Updated from 10:29 a.m. to include additional information regarding Carl Icahn selling his stake in the ninth paragraph.
NEW YORK (TheStreet) -- Netflix (NFLX) has been the top performer on the S&P 500
Yet as the world's largest Internet-TV service executes a 7-for-1 stock split, investors are left to wonder whether Netflix shares can continue their meteoric rise, and in the process mirror the success that Apple (AAPL) has had since it engineered a similar disbursement a year ago.
Shares of Los Gatos, Calif.-based Netflix were rising 2.5% to $698.50 on Wednesday, extending the advance of a stock that has gained 89% since November.

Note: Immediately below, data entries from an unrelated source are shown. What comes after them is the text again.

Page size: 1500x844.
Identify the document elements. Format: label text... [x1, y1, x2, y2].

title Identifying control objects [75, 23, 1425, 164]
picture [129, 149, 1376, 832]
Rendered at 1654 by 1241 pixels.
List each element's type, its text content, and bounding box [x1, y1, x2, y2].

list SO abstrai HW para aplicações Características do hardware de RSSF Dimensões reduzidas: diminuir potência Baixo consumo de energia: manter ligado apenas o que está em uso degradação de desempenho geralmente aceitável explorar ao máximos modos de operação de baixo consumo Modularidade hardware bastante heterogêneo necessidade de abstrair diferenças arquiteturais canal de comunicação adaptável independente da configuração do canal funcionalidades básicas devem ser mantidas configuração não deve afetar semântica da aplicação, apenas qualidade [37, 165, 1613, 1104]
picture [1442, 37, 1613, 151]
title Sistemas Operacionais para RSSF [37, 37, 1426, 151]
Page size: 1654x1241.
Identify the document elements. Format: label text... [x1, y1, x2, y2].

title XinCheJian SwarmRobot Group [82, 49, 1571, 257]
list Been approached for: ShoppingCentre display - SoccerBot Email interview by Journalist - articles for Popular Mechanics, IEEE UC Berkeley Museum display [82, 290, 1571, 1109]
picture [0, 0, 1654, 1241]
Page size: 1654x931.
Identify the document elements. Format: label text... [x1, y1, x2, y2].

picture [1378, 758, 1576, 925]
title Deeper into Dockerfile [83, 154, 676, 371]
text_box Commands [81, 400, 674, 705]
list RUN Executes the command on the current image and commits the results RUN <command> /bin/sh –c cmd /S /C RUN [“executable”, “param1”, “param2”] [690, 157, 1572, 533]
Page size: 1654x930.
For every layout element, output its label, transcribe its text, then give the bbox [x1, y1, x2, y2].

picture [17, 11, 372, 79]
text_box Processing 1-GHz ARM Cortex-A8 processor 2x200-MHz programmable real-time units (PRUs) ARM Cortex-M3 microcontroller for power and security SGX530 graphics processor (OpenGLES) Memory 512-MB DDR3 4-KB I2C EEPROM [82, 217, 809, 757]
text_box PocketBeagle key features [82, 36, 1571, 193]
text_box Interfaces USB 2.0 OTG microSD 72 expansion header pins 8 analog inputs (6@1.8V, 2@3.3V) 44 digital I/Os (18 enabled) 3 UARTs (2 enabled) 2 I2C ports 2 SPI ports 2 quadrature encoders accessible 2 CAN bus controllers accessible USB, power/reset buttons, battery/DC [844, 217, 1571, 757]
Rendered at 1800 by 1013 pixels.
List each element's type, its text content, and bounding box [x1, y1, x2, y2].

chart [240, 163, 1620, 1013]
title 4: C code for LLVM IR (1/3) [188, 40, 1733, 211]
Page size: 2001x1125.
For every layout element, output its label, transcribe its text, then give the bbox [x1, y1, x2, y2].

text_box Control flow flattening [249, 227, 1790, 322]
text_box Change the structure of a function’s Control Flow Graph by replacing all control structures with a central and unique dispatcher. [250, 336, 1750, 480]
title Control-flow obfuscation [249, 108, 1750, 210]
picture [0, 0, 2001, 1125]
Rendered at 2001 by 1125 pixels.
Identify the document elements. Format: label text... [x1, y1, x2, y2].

A year ago, Apple took a similar turn when the world's largest company by market capitalization also engineered a seven-for-one split. Since then, Apple shares have jumped 38%, with only a small part of that jump occurring in the days after the split. In both cases, the companies are betting that lowering the price of its shares can attract many of the same consumers who buy its products and binge-watch their shows. The stock split will take effect on July 2.
But does that mean Netflix can count on a comparable advance? Media analyst Richard Greenfield of BTIG Research, who has a 12-month price target for Netflix of $950, argues that the stock will move higher because its subscription "direct-to-consumer" model is far better suited to modern viewing habits than advertising-dependent TV networks -- not because it's splitting its stock.